Seems there is still the problem of statistical pre-goal unification which hasn’t upset the PacMan experiment yet, but is likely to when a pre-goal is created with edible ghosts. I’ll have top give more thought to sorting that out later.

A testing policy from PacMan:
Policy:
(distanceGhost player ?X ?__Num7&:(betweenRange ?__Num7 2.0 12.666666666666666)) (nonblinking ?X) (aggressive ?X) (pacman player) => (fromGhost ?X ?__Num7)
(distanceFruit player fruit ?__Num9&:(betweenRange ?__Num9 2.0 14.5)) (pacman player) => (toFruit fruit ?__Num9)
(distancePowerDot player ?X ?__Num1&:(betweenRange ?__Num1 0.0 51.0)) (pacman player) => (toPowerDot ?X ?__Num1)
(distanceDot player ?X ?__Num3&:(betweenRange ?__Num3 0.0 52.0)) (pacman player) => (toDot ?X ?__Num3)
(distancePowerDot player ?X ?__Num2&:(betweenRange ?__Num2 19.5 29.25)) (pacman player) => (fromPowerDot ?X ?__Num2)
(distanceGhostCentre player ?X ?__Num8&:(betweenRange ?__Num8 0.0 13.0)) (pacman player) => (toGhostCentre ?X ?__Num8)
(distanceGhost player ?X ?__Num6&:(betweenRange ?__Num6 34.0 43.0)) (pacman player) => (toGhost ?X ?__Num6)
(junctionSafety ?X ?__Num4&:(betweenRange ?__Num4 -8.0 0.0)) => (toJunction ?X ?__Num4)
(distanceGhostCentre player ?X ?__Num5&:(betweenRange ?__Num5 0.0 52.0)) (pacman player) => (fromGhostCentre ?X ?__Num5)

Clearly from ghost behaviour is most important, along with eating fruit and using the powerdot to keep the ghosts placid. The toDot is all encompassing and will always be active. The fromPowerDot rule will only trigger at a distance, so it has no value. The toGhost rules have little value currently, as they don’t include the edible attribute, but that is likely because they can’t be included. The last 2 are practically useless, though the all-compassing fromGhostCentre does lend some defensive behaviour.

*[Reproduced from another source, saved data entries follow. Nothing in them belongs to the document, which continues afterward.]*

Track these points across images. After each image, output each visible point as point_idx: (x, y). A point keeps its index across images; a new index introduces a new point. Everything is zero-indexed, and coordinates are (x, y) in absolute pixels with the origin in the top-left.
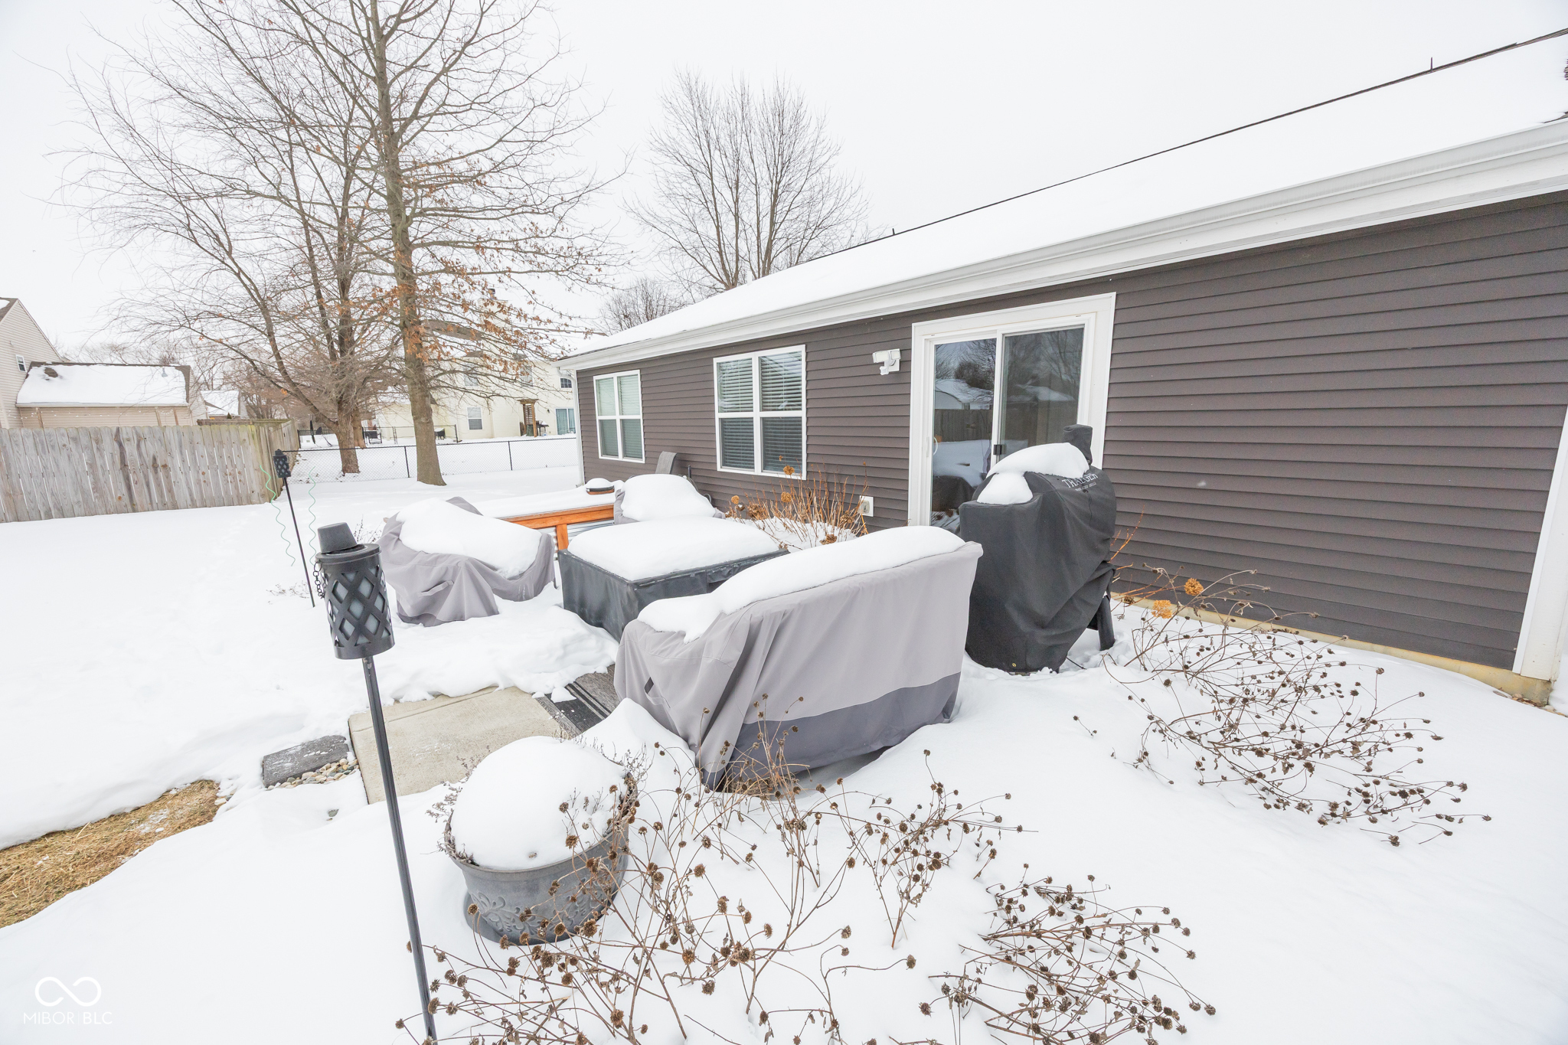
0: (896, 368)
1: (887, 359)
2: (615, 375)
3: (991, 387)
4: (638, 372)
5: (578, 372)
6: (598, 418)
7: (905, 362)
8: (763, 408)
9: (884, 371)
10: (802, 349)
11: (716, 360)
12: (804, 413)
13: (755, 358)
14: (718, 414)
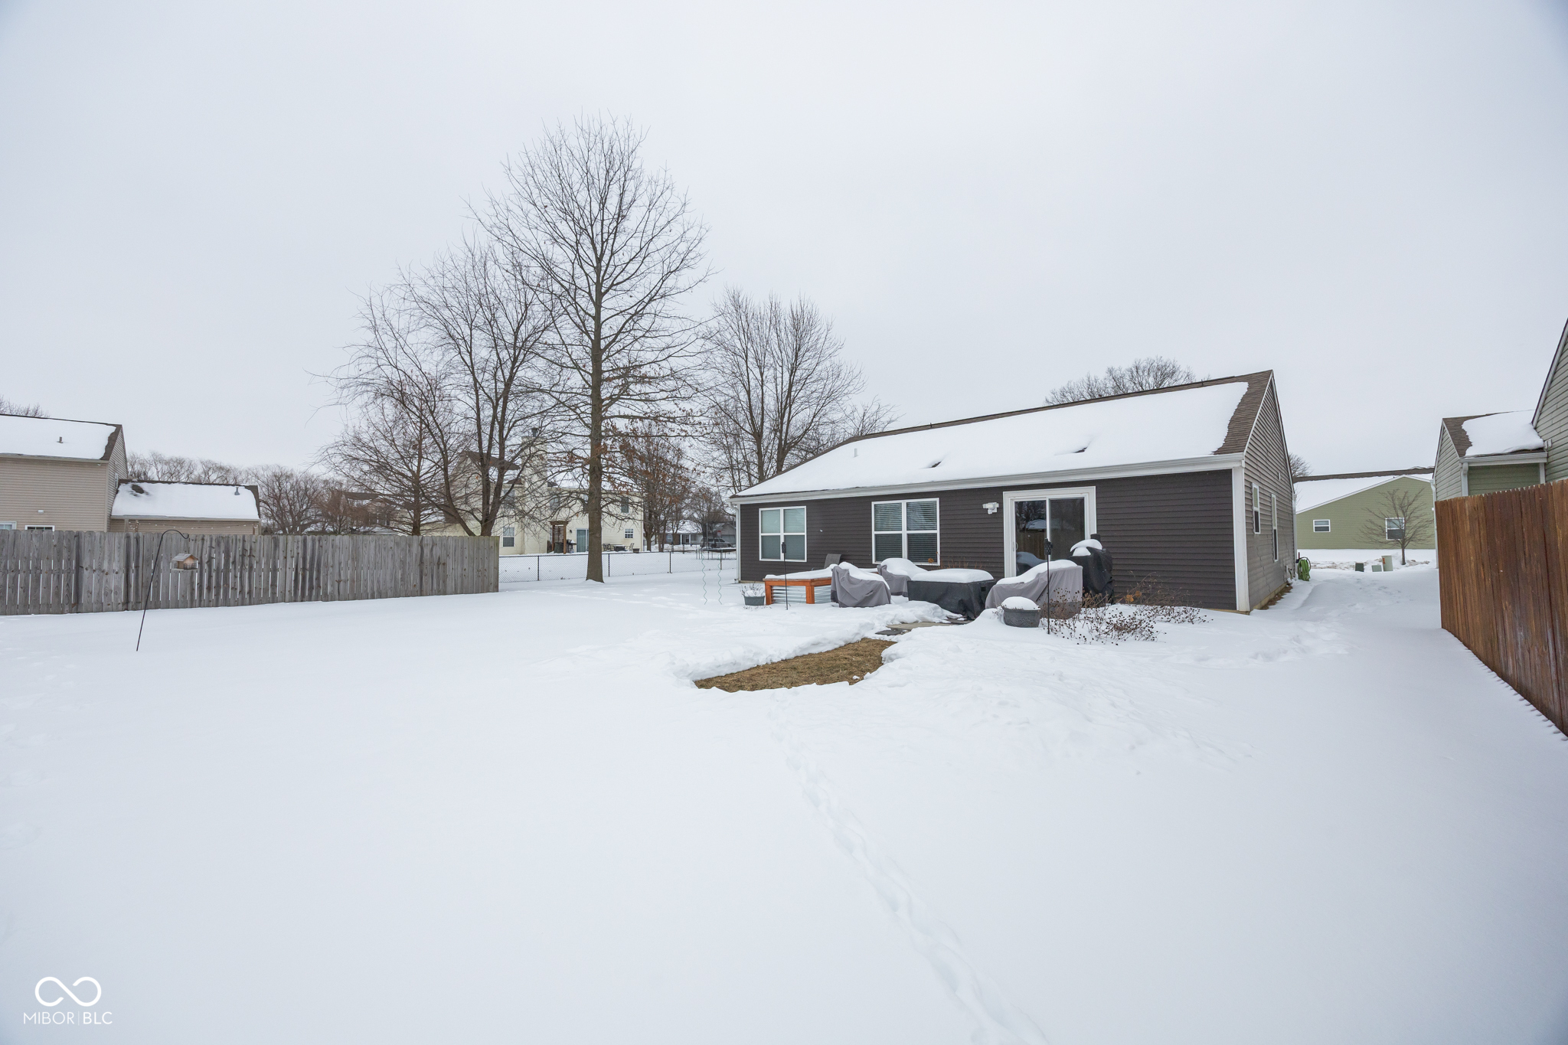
0: (996, 511)
1: (991, 507)
2: (782, 509)
3: (1045, 519)
4: (805, 507)
5: (741, 505)
6: (761, 534)
7: (1000, 509)
8: (908, 529)
9: (990, 512)
10: (937, 500)
11: (873, 503)
12: (938, 532)
13: (904, 503)
14: (874, 533)
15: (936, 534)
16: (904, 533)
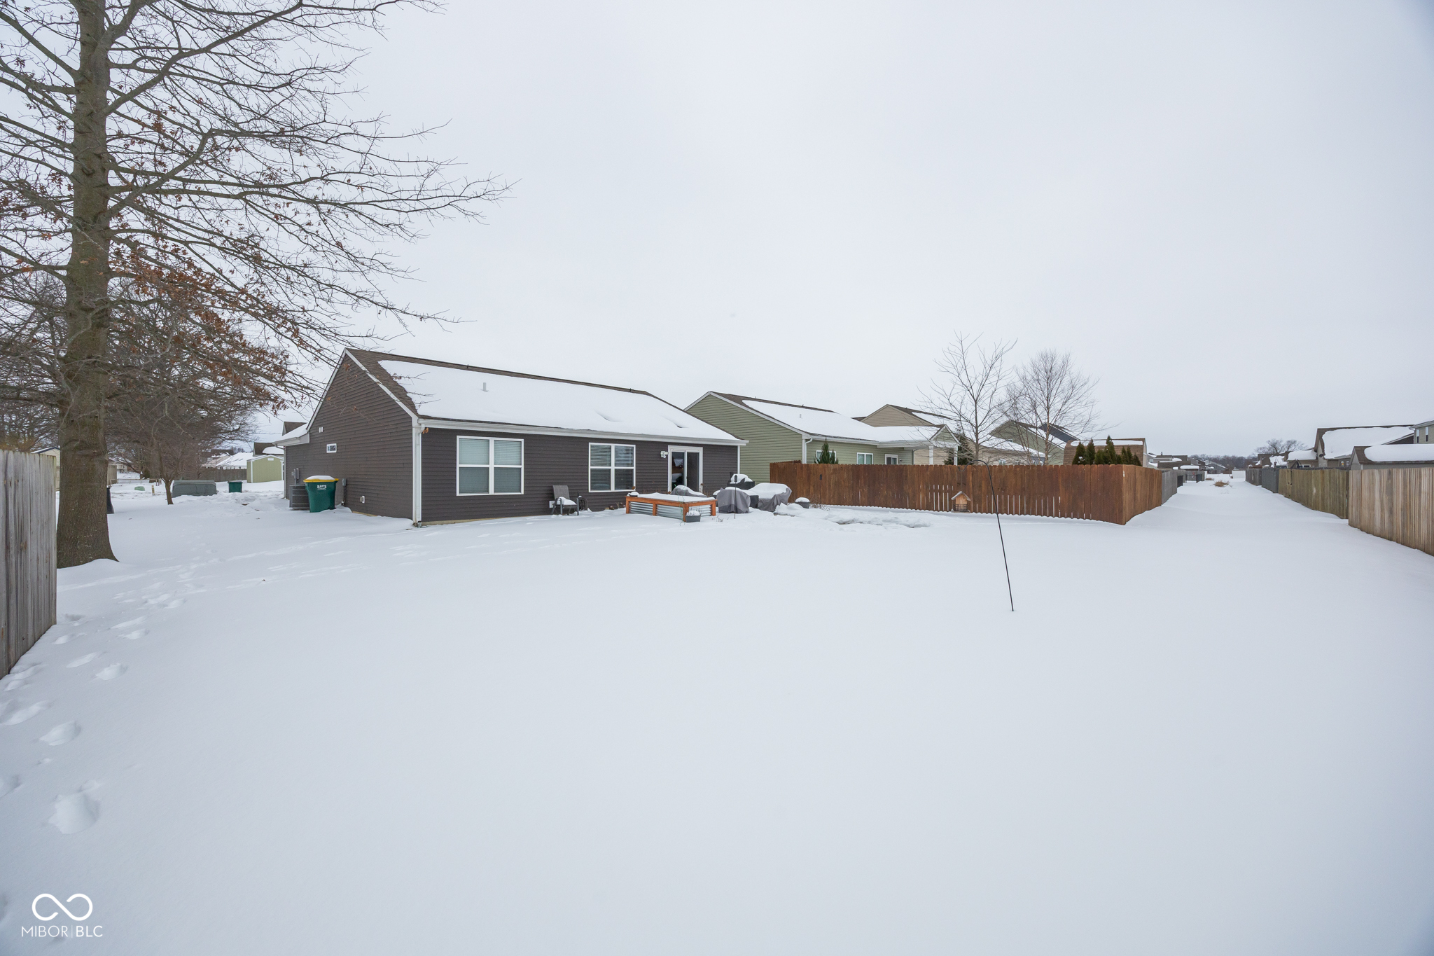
0: (665, 456)
1: (663, 454)
2: (492, 440)
3: (684, 463)
4: (522, 440)
6: (458, 465)
7: (667, 456)
8: (615, 465)
10: (634, 446)
11: (590, 444)
12: (634, 468)
13: (613, 446)
14: (590, 467)
15: (632, 470)
16: (613, 468)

Just had a thought about pre-goal mutation and such. Haven’t fleshed out the possibilities yet, but mutate rules based on what constant elements are present and mutate in relevant conditions seen in conjunction with said elements. So a rule concerning a ghost would mutate in the 4 attributes concerning the ghost: edible, aggressive, blinking or nonblinking. This could also create an opening for negation, allowing me to remove half of those attributes. I’ll think on it.